The unified model's advantage lies in shared capability boundaries. Reasoning and actions stem from the same model and state, reducing the gap where a planner suggests something a controller cannot execute.
The four-field reasoning format (Scene, Plan, History, Next Step) targets exactly where VLAs typically struggle in long-horizon tasks and is simple enough for automated pipeline generation.
Synthetic VL data acts as a way to "activate" pre-trained VLM common sense within the robot policy context rather than just during pre-training.

Limitations & Future Work¶

Currently, reasoning intervals depend on human-defined key steps and automated labels. Future work could use reinforcement learning (RL) to optimize reasoning strategies based on success rates and latency.
Even with sparse reasoning, the robot pauses for 2-3 seconds. For dynamic tasks, asynchronous reasoning and action generation would be preferable.
As the unified model scales, the inference cost of the VLM backbone may become a bottleneck, requiring distillation or faster decoding.
While effective, synthetic VL data still contains noise (roughly 20% error rate observed in a small sample); better filtering would be needed for larger scales.

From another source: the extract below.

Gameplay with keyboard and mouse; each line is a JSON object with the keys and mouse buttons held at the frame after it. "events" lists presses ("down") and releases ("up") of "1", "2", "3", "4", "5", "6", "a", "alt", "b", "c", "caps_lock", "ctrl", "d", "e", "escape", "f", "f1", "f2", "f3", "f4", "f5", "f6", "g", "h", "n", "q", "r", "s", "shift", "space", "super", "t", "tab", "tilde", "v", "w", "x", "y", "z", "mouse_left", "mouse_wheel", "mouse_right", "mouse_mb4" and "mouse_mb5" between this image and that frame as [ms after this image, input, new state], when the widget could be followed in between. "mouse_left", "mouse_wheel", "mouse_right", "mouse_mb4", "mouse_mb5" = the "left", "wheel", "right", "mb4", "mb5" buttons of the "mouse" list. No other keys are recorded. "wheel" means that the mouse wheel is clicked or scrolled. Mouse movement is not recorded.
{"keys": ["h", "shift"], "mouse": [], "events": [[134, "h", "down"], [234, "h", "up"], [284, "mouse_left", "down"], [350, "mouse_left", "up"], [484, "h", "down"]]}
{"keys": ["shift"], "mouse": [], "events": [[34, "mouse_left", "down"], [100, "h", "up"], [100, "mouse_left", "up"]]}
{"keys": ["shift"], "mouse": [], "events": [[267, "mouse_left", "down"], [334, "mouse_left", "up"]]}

vs. Flat VLAs (OpenVLA, \(\pi_0\)): Flat VLAs are fast but lack explicit progress tracking. OneTwoVLA gains long-horizon and semantic capabilities with minimal latency trade-offs.
vs. Dual-System (ViLa, Hi Robot): Separation leads to interface and latency issues. OneTwoVLA's unified approach ensures reasoning directly informs action generation.
vs. \(\pi_0.5\): OneTwoVLA's reasoning is more comprehensive (covering scene, plan, and history) and is generated adaptively rather than at every step.
Insight for Future Work: The [BOR]/[BOA] mechanism could be expanded to finer-grained modes, such as "short update," "full re-plan," "ask human," or "tool call," making the VLA loop a learnable real-time scheduler.

Rating¶

Novelty: ⭐⭐⭐⭐⭐ Unifying adaptive reasoning/action switching in a VLA effectively solves the latency and interface issues of dual systems.
Experimental Thoroughness: ⭐⭐⭐⭐⭐ Comprehensive real-robot tests across planning, recovery, interaction, and grounding.
Writing Quality: ⭐⭐⭐⭐⭐ Clear structure with intuitive examples and well-explained data pipelines.
Value: ⭐⭐⭐⭐⭐ The principle that "reasoning need not happen every step but must occur online" is highly valuable for future embodied AI.